We’ve had to net the apples to keep our resident blackbird off them, which is a nuisance, as we were just about to start summer pruning them. We do this most years, in fact we hardly ever prune in the winter now. To get the best crops, pruning at the end of July or beginning of August works really well, but rather than rely on a specific date, the trick is to count the number of leaves which have formed on the new shoots. Once the current season’s growth has developed more than 22 leaves, the apple tree starts to develop next year’s flower buds, albeit on a cellular level. Once the tree has reached this stage, the trick is to prune all of the strong, new shoots back to 5 buds and cut the weaker shoots back to 3 buds.
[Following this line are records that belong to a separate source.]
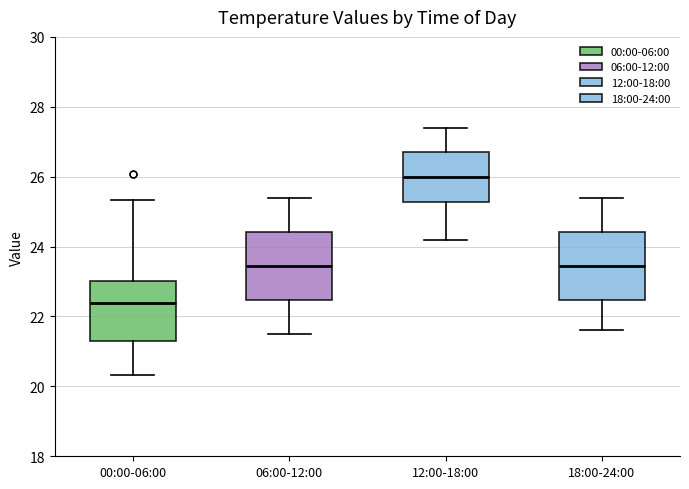

Reading left to right, read every box against the y-axis: the position of its median line, the range the box covers, and the ends of its whiskers. The values are not printed on the chart, so give them approximately, as read against the axis.

00:00-06:00: median 22.4, box 21.4 to 23.0, whiskers 20.4 to 25.4
06:00-12:00: median 23.4, box 22.4 to 24.4, whiskers 21.6 to 25.4
12:00-18:00: median 26.0, box 25.2 to 26.8, whiskers 24.2 to 27.4
18:00-24:00: median 23.4, box 22.4 to 24.4, whiskers 21.6 to 25.4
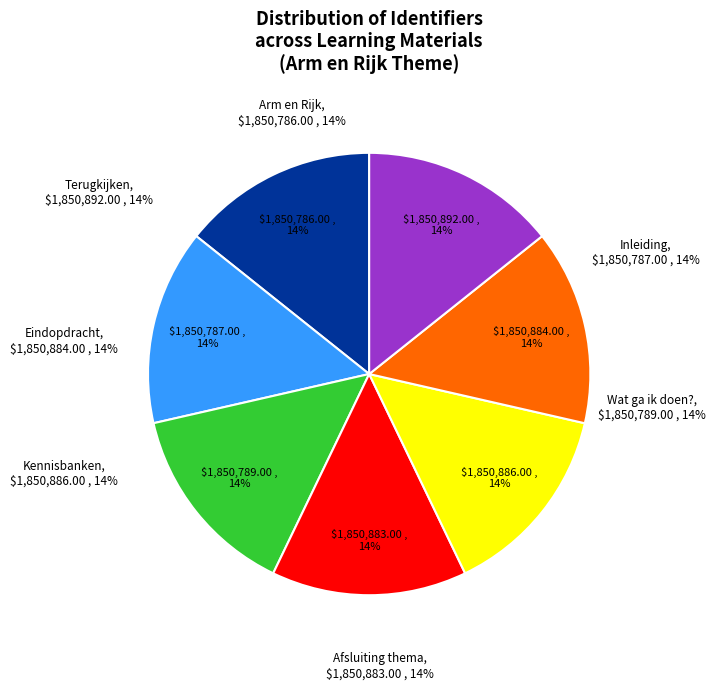

What percentage is NOT represented by Kennisbanken?

85.7%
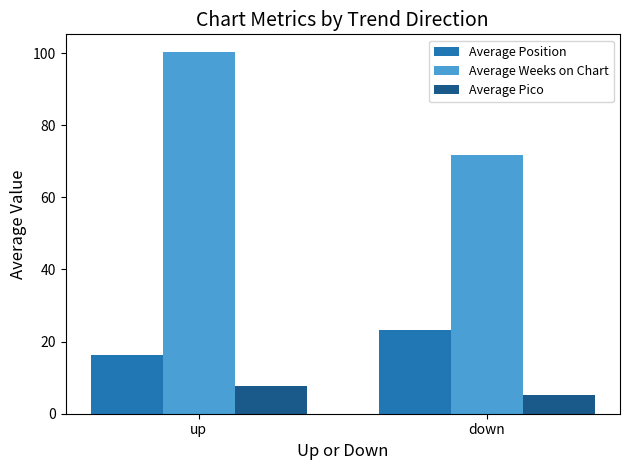

Which series changed the most between up and down?

Average Weeks on Chart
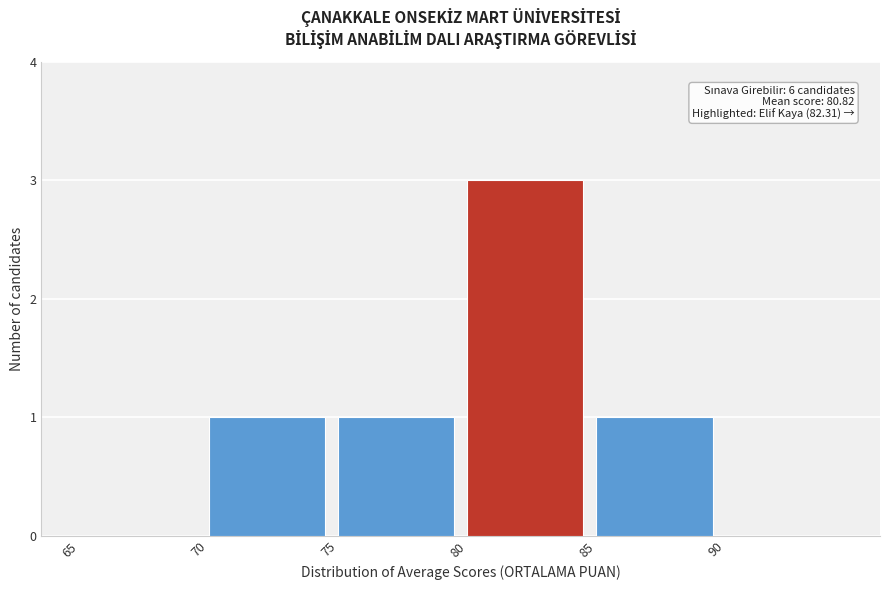

Which range on the x-axis has the tallest bar?

80 to 85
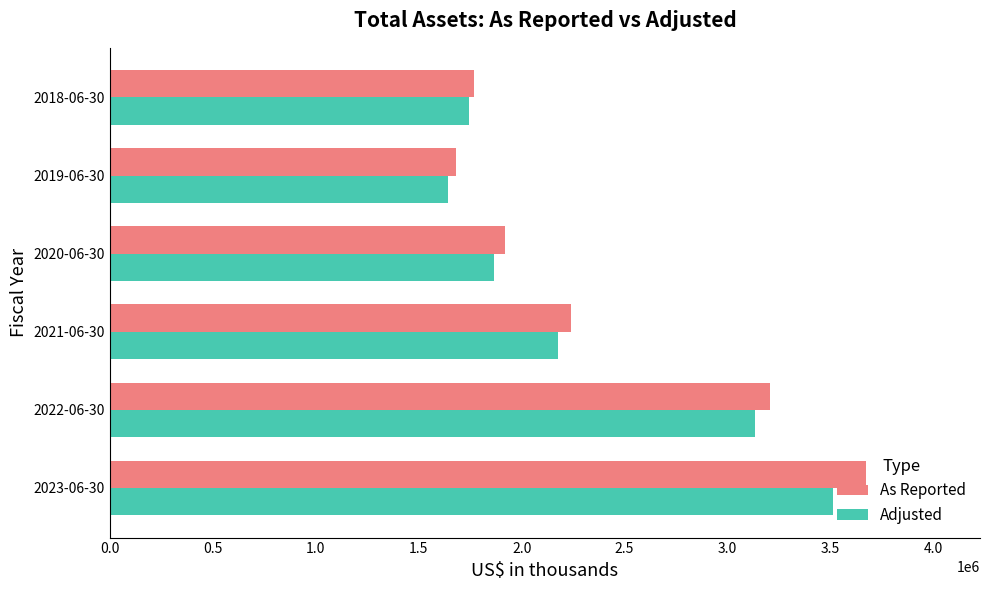

List the series in order of their overall mean, highest first.

As Reported, Adjusted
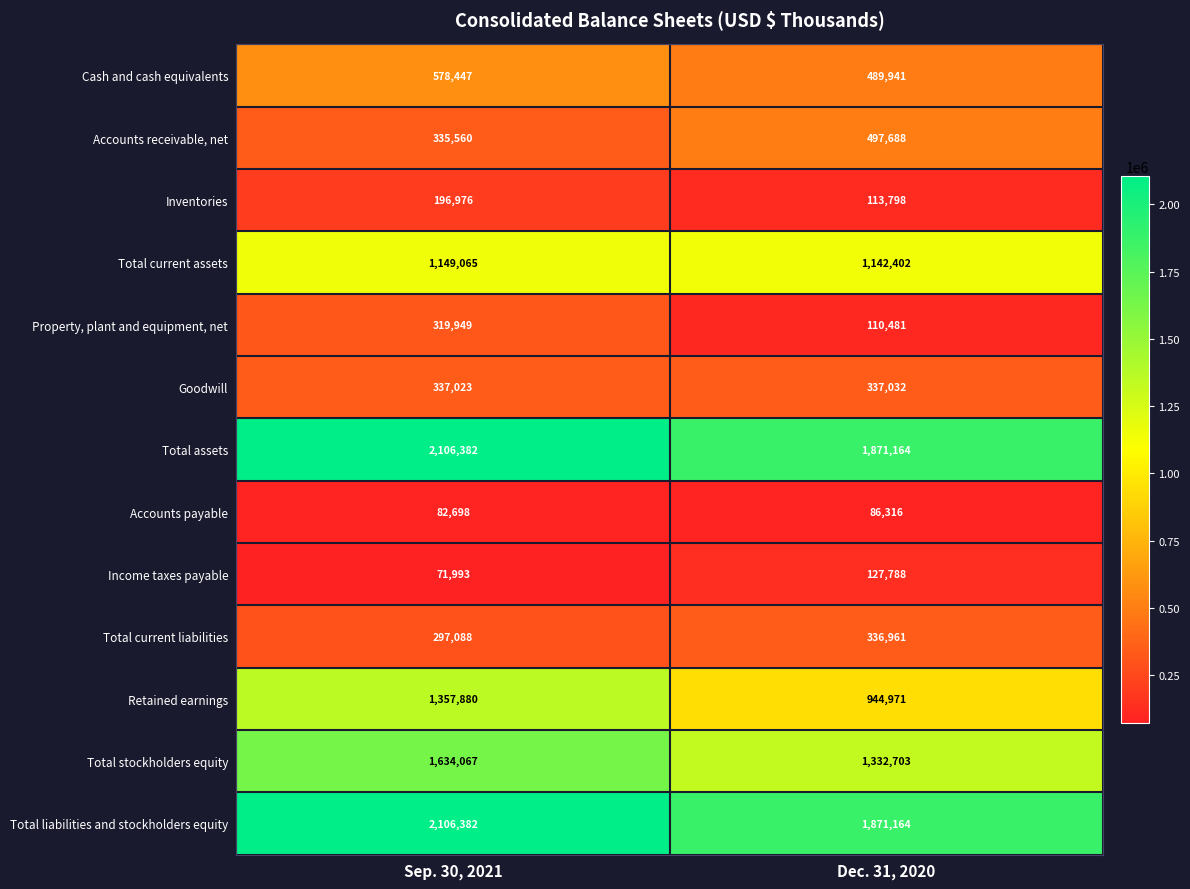

What is the lowest value of the Income taxes payable series?

71993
Pruning at this stage of development encourages these buds on the shortened stems to form flower buds rather than growth buds for next year. Over the last few years, we have created quite small apple trees with large clusters of fruiting spurs and, most years, we tend to get lots of fruit from a small area – at least, we do if we can keep the blackbird off the ripening apples.

 

The other pruning we have been doing this week seemed to take forever. I spent that much time going up and down the ladder, I started to feel like and ageing yo-yo, which had been re-discovered in the toy box. This is because the wisteria needed pruning and training, so all of the unwanted growths were cut back to about 30 centimetres (12 inches) long. They will be pruned again just after Christmas when they will be cut back again to about 3-4 buds and these will eventually form flowering spurs. The growths we decided to keep were trained out horizontally along their support wires and tied into place. We tie them as close to horizontal as possible, which also encourages flower buds to form rather than growth buds, just like the blackberry I mentioned earlier.